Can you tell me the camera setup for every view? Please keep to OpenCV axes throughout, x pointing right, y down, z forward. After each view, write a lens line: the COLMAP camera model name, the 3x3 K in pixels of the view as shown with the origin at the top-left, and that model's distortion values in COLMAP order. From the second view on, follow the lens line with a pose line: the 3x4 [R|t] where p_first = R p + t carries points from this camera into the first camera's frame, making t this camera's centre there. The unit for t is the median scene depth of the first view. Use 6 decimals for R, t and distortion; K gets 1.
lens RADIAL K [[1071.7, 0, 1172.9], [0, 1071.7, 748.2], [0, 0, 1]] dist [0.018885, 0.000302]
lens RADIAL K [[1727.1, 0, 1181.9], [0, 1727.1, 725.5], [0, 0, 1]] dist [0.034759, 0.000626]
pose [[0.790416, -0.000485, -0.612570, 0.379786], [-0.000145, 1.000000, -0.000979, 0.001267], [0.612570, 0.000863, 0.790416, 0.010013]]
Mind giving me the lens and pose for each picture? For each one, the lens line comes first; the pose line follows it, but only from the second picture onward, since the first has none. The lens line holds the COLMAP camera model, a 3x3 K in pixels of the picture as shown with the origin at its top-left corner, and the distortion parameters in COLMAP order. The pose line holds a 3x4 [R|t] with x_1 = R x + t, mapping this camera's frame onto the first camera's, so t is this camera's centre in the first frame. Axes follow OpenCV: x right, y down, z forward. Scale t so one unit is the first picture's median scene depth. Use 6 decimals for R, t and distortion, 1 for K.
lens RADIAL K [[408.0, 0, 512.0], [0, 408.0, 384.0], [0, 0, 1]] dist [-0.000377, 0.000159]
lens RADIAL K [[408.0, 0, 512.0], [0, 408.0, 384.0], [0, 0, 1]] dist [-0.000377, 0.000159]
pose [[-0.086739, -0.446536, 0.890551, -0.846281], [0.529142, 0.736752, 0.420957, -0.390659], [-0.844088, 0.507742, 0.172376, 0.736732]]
-*-
§ **Activity**: Quote every entry above verbatim, from the first line through the last.

§ **Written reply**:
Can you tell me the camera setup for every view? Please keep to OpenCV axes throughout, x pointing right, y down, z forward. After each view, write a lens line: the COLMAP camera model name, the 3x3 K in pixels of the view as shown with the origin at the top-left, and that model's distortion values in COLMAP order. From the second view on, follow the lens line with a pose line: the 3x4 [R|t] where p_first = R p + t carries points from this camera into the first camera's frame, making t this camera's centre there. The unit for t is the median scene depth of the first view. Use 6 decimals for R, t and distortion; K gets 1.
lens RADIAL K [[1071.7, 0, 1172.9], [0, 1071.7, 748.2], [0, 0, 1]] dist [0.018885, 0.000302]
lens RADIAL K [[1727.1, 0, 1181.9], [0, 1727.1, 725.5], [0, 0, 1]] dist [0.034759, 0.000626]
pose [[0.790416, -0.000485, -0.612570, 0.379786], [-0.000145, 1.000000, -0.000979, 0.001267], [0.612570, 0.000863, 0.790416, 0.010013]]
Mind giving me the lens and pose for each picture? For each one, the lens line comes first; the pose line follows it, but only from the second picture onward, since the first has none. The lens line holds the COLMAP camera model, a 3x3 K in pixels of the picture as shown with the origin at its top-left corner, and the distortion parameters in COLMAP order. The pose line holds a 3x4 [R|t] with x_1 = R x + t, mapping this camera's frame onto the first camera's, so t is this camera's centre in the first frame. Axes follow OpenCV: x right, y down, z forward. Scale t so one unit is the first picture's median scene depth. Use 6 decimals for R, t and distortion, 1 for K.
lens RADIAL K [[408.0, 0, 512.0], [0, 408.0, 384.0], [0, 0, 1]] dist [-0.000377, 0.000159]
lens RADIAL K [[408.0, 0, 512.0], [0, 408.0, 384.0], [0, 0, 1]] dist [-0.000377, 0.000159]
pose [[-0.086739, -0.446536, 0.890551, -0.846281], [0.529142, 0.736752, 0.420957, -0.390659], [-0.844088, 0.507742, 0.172376, 0.736732]]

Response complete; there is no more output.